My strategy, as we approach 2025, involves focusing on a downtrodden sector with notable upcoming opportunities and investing in stocks with a proven history of consistent dividend growth. Let me introduce you to two outstanding ETFs to help you accomplish this:

Could this sector be the leading performer in a declining interest rate environment?

The real estate sector faced significant challenges during the 2022 bear market and even continued to struggle in 2023 as other sectors recovered. The primary reason for this underperformance is the high sensitivity of real estate investment trusts (REITs) to interest rates.

To avoid complicated economic explanations, I'll keep it simple: income-focused investments like REITs have yields that tend to move in the same direction as risk-free interest rates; the 10-year Treasury yield being a reliable benchmark. With the Federal Reserve finally beginning to lower benchmark interest rates, it could serve as a catalyst for real estate outperformance over the next few years.

One investment option is the Vanguard Real Estate ETF (VNQ 1.31%), which has a dividend yield of approximately 3.8% and tracks a weighted index of REITs. Top holdings include warehouse powerhouse Prologis (PLD 1.31%), American Tower (AMT 0.84%), which owns countless cell towers, and data center king Equinix (EQIX 1.67%), which could benefit significantly from AI tailwinds.

The highest yield may not always be the optimally high yield

While a higher dividend yield is preferable to a lower one in a perfect scenario, if you're a patient investor, dividend stocks with strong histories of dividend growth tend to maintain their dividend increases and produce substantial total returns. And that's why the Vanguard Dividend Appreciation ETF (VIG 0.66%) should pique your interest.

This ETF tracks a weighted index of 338 stocks, which are large-cap stocks boasting a track record of growing their dividends annually. Plenty of the fund's top-weighted stocks may not be what you'd expect to find in a dividend ETF. For instance, top-weighted stocks include tech titans Apple (AAPL -0.20%), Broadcom (AVGO 0.25%), and Microsoft (MSFT 1.14%).

So, don't disregard this ETF just because its 1.7% yield appears to be rather modest. First, consider that due to the nature of the fund, your dividend payments are likely to grow at a quick pace over time. Second, this ETF has delivered 12% annualized total returns over the past decade, surpassing the 10% annualized returns of the Vanguard High Dividend Yield ETF (VYM 0.69%). In summary, the Vanguard Dividend Appreciation ETF can provide you with a strong mix of passive income and growth potential.

Two unique ETFs

The ideal choice for you depends on your investment approach, objectives, and risk tolerance.

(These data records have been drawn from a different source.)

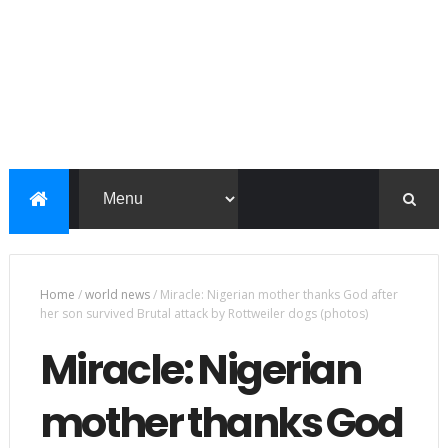
Home
/
world news
/
Miracle: Nigerian mother thanks God after
her son survived Brutal attack by Rottweiler dogs (photos)
Miracle: Nigerian
mother thanks God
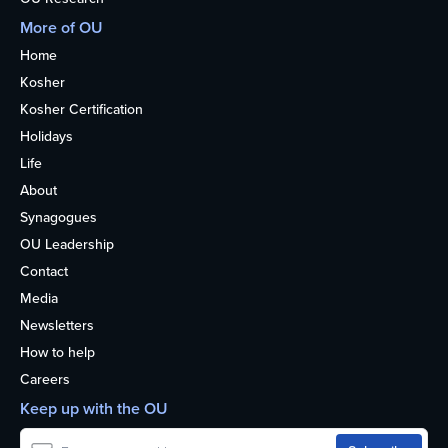
More of OU
Home
Kosher
Kosher Certification
Holidays
Life
About
Synagogues
OU Leadership
Contact
Media
Newsletters
How to help
Careers
Keep up with the OU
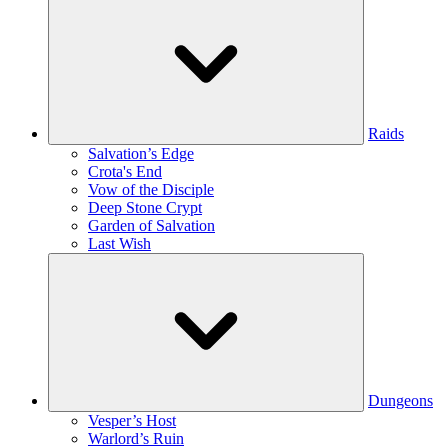
Raids
Salvation’s Edge
Crota's End
Vow of the Disciple
Deep Stone Crypt
Garden of Salvation
Last Wish
Dungeons
Vesper’s Host
Warlord’s Ruin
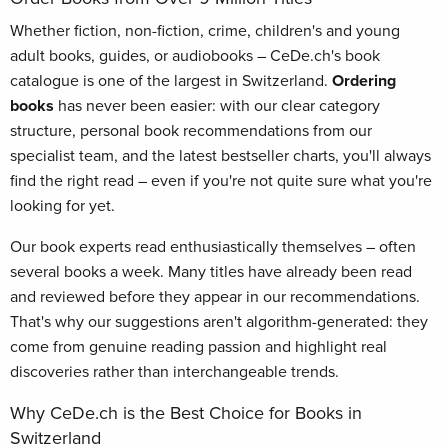
Whether fiction, non-fiction, crime, children's and young
adult books, guides, or audiobooks – CeDe.ch's book
catalogue is one of the largest in Switzerland.
Ordering
books
has never been easier: with our clear category
structure, personal book recommendations from our
specialist team, and the latest bestseller charts, you'll always
find the right read – even if you're not quite sure what you're
looking for yet.
Our book experts read enthusiastically themselves – often
several books a week. Many titles have already been read
and reviewed before they appear in our recommendations.
That's why our suggestions aren't algorithm-generated: they
come from genuine reading passion and highlight real
discoveries rather than interchangeable trends.
Why CeDe.ch is the Best Choice for Books in
Switzerland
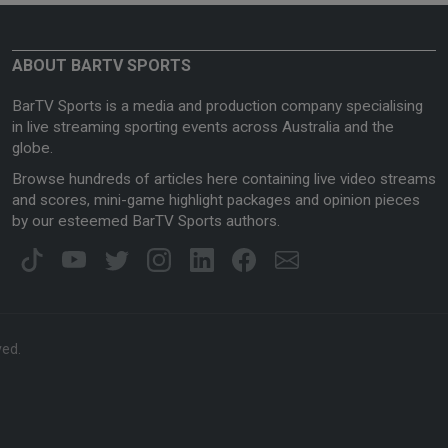
ABOUT BARTV SPORTS
BarTV Sports is a media and production company specialising
in live streaming sporting events across Australia and the
globe.
Browse hundreds of articles here containing live video streams
and scores, mini-game highlight packages and opinion pieces
by our esteemed BarTV Sports authors.
ved.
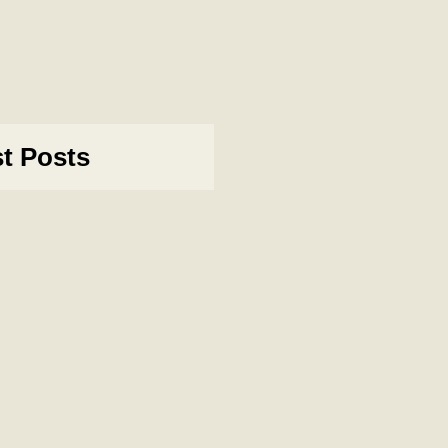
st Posts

For example, if you rely on your portfolio for current income, the higher yield from the real estate ETF may outweigh the long-term growth potential of the appreciation-focused ETF. On the other hand, if you still have several decades until retirement, dividend growers with a proven track record might seem more appealing.

In the context of your investment strategy, considering the potential for real estate outperformance in a declining interest rate environment, investing in the Vanguard Real Estate ETF (VNQ) could be beneficial due to its high dividend yield and top holdings like Prologis (PLD), American Tower (AMT), and Equinix (EQIX).

Regarding the long-term growth potential of your portfolio, the Vanguard Dividend Appreciation ETF (VIG) might be an optimal choice due to its track record of annual dividend increases and strong total returns, despite a lower starting yield compared to other dividend ETFs.